Świętych mamy naśladować i do nich się modlić. Sylwetka św. Maksymiliana ma wiele do przekazania współczesnemu człowiekowi. Wszyscy ludzie potrzebują miłości. Szczególnie potrzebują jej biedni, bezdomni, bezrobotni, uzależnieni. Miłość to otwarte oczy i serce na potrzeby drugiego człowieka. Sami może jesteśmy biedni, tymczasem wokół nas jest wielu jeszcze biedniejszych. He jest biedy moralnej, ludzi uzależnionych. Oni wszyscy czekają na miłość, to znaczy na obecność i pomoc. Trzeba nauczyć się dawać, aby obdarowany nawet nie zauważył, że coś otrzymał. O biednych i biedzie myślę i to mnie przeraża. Kościół musi szczególniejszą troską otoczyć biednych.
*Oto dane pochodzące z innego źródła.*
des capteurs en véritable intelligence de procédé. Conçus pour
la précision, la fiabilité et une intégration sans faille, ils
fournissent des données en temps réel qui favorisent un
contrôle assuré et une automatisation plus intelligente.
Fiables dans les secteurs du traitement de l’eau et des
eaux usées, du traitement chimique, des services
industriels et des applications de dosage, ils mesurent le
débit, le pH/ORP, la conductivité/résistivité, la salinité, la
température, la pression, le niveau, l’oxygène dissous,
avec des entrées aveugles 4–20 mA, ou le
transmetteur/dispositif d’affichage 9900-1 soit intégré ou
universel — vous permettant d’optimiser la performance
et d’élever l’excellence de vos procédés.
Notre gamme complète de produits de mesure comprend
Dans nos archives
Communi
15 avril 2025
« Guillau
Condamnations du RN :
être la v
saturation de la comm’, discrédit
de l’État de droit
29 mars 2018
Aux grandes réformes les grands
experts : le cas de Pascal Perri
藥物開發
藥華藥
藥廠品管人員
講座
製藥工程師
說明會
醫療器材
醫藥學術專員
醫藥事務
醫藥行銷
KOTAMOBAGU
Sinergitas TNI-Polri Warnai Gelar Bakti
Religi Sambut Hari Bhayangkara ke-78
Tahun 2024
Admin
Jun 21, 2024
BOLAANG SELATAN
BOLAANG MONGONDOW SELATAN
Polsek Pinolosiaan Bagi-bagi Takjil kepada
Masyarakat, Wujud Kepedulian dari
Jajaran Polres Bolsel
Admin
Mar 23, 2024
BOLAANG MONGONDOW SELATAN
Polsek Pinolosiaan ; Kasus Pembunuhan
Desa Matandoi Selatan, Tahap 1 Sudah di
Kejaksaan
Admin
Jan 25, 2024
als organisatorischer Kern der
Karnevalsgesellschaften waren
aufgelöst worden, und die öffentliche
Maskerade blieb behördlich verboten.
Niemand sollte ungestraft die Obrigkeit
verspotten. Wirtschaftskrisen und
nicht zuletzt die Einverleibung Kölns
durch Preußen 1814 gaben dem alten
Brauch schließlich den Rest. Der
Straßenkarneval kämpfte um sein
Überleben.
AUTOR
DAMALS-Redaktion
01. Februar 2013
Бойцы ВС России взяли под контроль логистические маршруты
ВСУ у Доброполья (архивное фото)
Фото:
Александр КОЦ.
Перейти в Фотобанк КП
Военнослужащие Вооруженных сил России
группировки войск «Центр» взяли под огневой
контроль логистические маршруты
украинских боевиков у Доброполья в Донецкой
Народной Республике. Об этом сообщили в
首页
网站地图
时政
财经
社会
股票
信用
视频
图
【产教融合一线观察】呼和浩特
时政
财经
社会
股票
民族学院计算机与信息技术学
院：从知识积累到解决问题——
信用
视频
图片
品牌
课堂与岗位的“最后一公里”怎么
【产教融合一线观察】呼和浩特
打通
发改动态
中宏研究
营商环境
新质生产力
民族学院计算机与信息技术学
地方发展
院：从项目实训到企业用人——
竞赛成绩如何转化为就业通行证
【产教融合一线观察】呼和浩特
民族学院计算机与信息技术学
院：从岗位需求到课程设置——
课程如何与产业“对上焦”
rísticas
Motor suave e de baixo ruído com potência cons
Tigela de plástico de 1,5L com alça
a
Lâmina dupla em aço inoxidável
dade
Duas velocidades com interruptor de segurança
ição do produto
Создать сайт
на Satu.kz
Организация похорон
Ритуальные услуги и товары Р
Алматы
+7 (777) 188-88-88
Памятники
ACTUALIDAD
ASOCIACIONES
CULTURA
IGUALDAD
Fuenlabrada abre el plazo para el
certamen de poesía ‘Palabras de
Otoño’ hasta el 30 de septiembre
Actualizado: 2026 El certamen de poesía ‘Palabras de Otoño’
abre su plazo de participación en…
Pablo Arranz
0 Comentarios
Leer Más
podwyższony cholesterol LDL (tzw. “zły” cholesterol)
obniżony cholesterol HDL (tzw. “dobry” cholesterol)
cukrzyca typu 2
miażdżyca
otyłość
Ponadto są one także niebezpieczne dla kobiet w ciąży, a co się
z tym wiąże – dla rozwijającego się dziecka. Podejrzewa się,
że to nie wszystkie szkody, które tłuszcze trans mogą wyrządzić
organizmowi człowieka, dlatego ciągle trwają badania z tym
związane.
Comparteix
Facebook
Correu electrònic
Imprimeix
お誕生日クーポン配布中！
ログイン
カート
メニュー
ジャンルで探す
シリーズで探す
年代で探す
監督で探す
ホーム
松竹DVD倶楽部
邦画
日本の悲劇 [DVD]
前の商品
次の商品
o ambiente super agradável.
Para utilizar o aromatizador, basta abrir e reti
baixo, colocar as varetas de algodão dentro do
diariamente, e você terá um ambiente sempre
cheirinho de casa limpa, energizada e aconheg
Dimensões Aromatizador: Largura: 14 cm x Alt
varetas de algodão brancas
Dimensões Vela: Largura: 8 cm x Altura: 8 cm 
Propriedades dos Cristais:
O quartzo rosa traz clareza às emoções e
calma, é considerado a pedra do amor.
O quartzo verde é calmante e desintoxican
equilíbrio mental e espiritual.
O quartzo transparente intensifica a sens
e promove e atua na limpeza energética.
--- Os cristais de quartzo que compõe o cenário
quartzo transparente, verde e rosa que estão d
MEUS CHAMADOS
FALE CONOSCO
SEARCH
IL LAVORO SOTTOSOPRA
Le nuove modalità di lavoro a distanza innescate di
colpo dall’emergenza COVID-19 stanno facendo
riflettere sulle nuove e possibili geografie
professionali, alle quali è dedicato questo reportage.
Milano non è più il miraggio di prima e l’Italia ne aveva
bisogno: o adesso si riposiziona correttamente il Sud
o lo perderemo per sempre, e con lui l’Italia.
To jest jego najważniejsze zadanie na dziś. Dziś Kościół stał się biedny, taka jest prawda, ale musi o biednych szczególnie pamiętać.
Greckie słowo martys, łacińskie martyr oznacza najpierw świadka, a dopiero potem człowieka, który oddaje życie za Chrystusa czy za drugiego człowieka. Dzisiaj świat, umęczona Polska potrzebują więcej świadków niż nauczycieli. Św. Maksymilian to wielki świadek Chrystusa.
Cały świat rzucić pod stopy Niepokalanej. Może warto tu przypomnieć dwa teksty. Pierwszy z modlitwy-kolekty Mszy świętej o Matce Bożej Częstochowskiej: „Jest dana naszemu Narodowi jako szczególniejsza pomoc i obrona”. Drugi – to słowa kard. Augusta Hlonda, które tak wiernie i pięknie realizował Prymas Tysiąclecia: „Zwycięstwo przyjdzie przez Maryję”.
Kończy się Rok Rodziny i Rok Świętego Maksymiliana. Św. Maksymilian jest bliski rodzinie. Biografowie podkreślają z jak wspaniałej, głęboko wierzącej i dobrej rodziny pochodził. W jego życiu spełniło się określenie Ojca Świętego Jana Pawła II zawarte w słowie na dzień powołań 1994 roku, że „pierwszym seminarium duchownym jest rodzina”. Trzeba tu pamiętać, że poszedł do bunkra głodowego za ojca rodziny.
Polecamy dziś św. Maksymilianowi, patronowi naszej elbląskiej diecezji, wszystkie jej sprawy i gorąco oraz serdecznie go prosimy o opiekę nad nami.